The PRIME (NCT03709316) study was a randomized, double-blind, placebo-controlled, phase 3 trial. Eligible patients were randomised (2:1) to receive niraparib or placebo. Niraparib maintenance therapy with an individualized starting dose (ISD) improved PFS vs placebo (HR 0.45; 95% CI, 0.34–0.60) in Chinese patients with newly diagnosed, advanced ovarian cancer and CR or PR to 1L platinum-based chemotherapy. This post-hoc analysis aims to evaluate niraparib efficacy by the timing of debulking surgery and postoperative residual disease status.

Methods

This analysis reports PFS and HRs based on surgical timing (primary debulking surgery [PDS] and interval debulking surgery [IDS]) and residual disease status [optimal(R0/R1) vs suboptimal(R2)]. Median PFS (assessed by BICR) and HRs were obtained using the Kaplan-Meier method and stratified Cox proportional hazards models, respectively.

Results

The DCO date was 30 Sep. 2021. In total, 255 patients were randomized and treated to niraparib (134 PDS, 121 IDS) and 129 to placebo (70 PDS, 59 IDS). The PFS median follow-up was 27.5 months. The efficacy results are shown in Table 1. Niraparib significantly prolonged PFS compared with placebo irrespective of surgical timing. For PFS, HR 0.63 (95% CI 0.42–0.94, median PFS was not reached in niraparib arm vs. 12.0 months in placebo arm) in patients who underwent PDS; HR = 0.32 (95% CI 0.21-0.48, median PFS in niraparib and placebo arm was 22.3 vs. 5.6 months) in patients undergoing IDS. In niraparib-treated patients, those who underwent PDS and IDS experienced similar rates of grade ≥3 adverse events (TEAEs) (50.7% vs 58.7%) and treatment discontinuation due to AEs (6.7% vs 6.6%).

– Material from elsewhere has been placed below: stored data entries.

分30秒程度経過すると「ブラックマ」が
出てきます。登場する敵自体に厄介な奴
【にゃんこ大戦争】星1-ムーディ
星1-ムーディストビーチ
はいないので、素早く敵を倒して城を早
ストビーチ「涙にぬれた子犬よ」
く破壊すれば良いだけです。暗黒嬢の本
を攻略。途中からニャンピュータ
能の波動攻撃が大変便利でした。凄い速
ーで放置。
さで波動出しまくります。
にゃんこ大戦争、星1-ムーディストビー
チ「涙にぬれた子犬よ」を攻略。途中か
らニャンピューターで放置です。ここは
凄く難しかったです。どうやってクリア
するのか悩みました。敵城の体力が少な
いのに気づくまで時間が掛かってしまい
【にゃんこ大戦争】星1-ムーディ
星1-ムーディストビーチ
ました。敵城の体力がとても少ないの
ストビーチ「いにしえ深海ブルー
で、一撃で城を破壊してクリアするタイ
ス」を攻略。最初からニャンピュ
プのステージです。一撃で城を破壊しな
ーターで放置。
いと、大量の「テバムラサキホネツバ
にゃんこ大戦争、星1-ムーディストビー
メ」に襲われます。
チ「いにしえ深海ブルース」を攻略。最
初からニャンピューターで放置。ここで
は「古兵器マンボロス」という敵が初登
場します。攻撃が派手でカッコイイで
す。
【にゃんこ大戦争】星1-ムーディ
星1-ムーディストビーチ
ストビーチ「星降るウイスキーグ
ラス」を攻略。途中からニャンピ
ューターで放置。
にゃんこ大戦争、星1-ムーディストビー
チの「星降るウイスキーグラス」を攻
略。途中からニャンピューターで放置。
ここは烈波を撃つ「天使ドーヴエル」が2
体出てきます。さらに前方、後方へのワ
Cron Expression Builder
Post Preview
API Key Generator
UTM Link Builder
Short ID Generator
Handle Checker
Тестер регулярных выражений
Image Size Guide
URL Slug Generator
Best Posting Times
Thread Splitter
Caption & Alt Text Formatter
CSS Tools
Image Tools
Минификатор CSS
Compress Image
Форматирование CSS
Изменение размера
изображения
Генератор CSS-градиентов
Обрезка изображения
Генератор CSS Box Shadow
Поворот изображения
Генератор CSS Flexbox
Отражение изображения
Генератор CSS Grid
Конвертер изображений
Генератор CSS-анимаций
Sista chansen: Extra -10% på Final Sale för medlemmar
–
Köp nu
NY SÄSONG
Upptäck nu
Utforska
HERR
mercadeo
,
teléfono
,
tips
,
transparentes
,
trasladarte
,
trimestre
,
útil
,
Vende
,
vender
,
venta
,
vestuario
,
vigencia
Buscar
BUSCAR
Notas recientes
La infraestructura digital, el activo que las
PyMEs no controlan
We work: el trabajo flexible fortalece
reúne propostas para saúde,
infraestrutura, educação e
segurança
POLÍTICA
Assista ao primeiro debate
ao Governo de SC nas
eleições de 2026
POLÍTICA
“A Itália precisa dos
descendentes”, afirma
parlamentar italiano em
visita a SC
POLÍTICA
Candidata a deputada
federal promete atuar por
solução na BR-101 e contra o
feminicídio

Table 1. Efficacy of niraparib maintenance therapy in patients with newly diagnosed advanced ovarian cancer by surgical timing and residual disease status

Subgroups

Niraparib

Placebo

Hazard ratio

(95% CI)

n

mPFS, months

n

mPFS, months

Overall

255

24.8

129

8.3

0.45 (0.34–0.60)

PDS

134

NR

70

12.0

0.63 (0.42–0.94)

Optimal

101

NR

56

13.8

0.74 (0.46–1.17)

Suboptimal

24

13.8

11

8.3

0.28 (0.10–0.84)

IDS

121

22.3

59

5.6

0.32 (0.21–0.48)

Optimal

92

24.7

49

5.6

0.26 (0.17–0.41)

Suboptimal

12

16.5

3

5.5

0.20 (0.02–2.22)

CI: confidence interval; IDS: interval debulking surgery; mPFS: median progression-free survival; PDS: primary debulking surgery; NR: not reached.

Conclusions

This subgroup analysis demonstrated that niraparib improved PFS regardless of surgical timing compared with placebo in patients with newly diagnosed advanced ovarian cancer.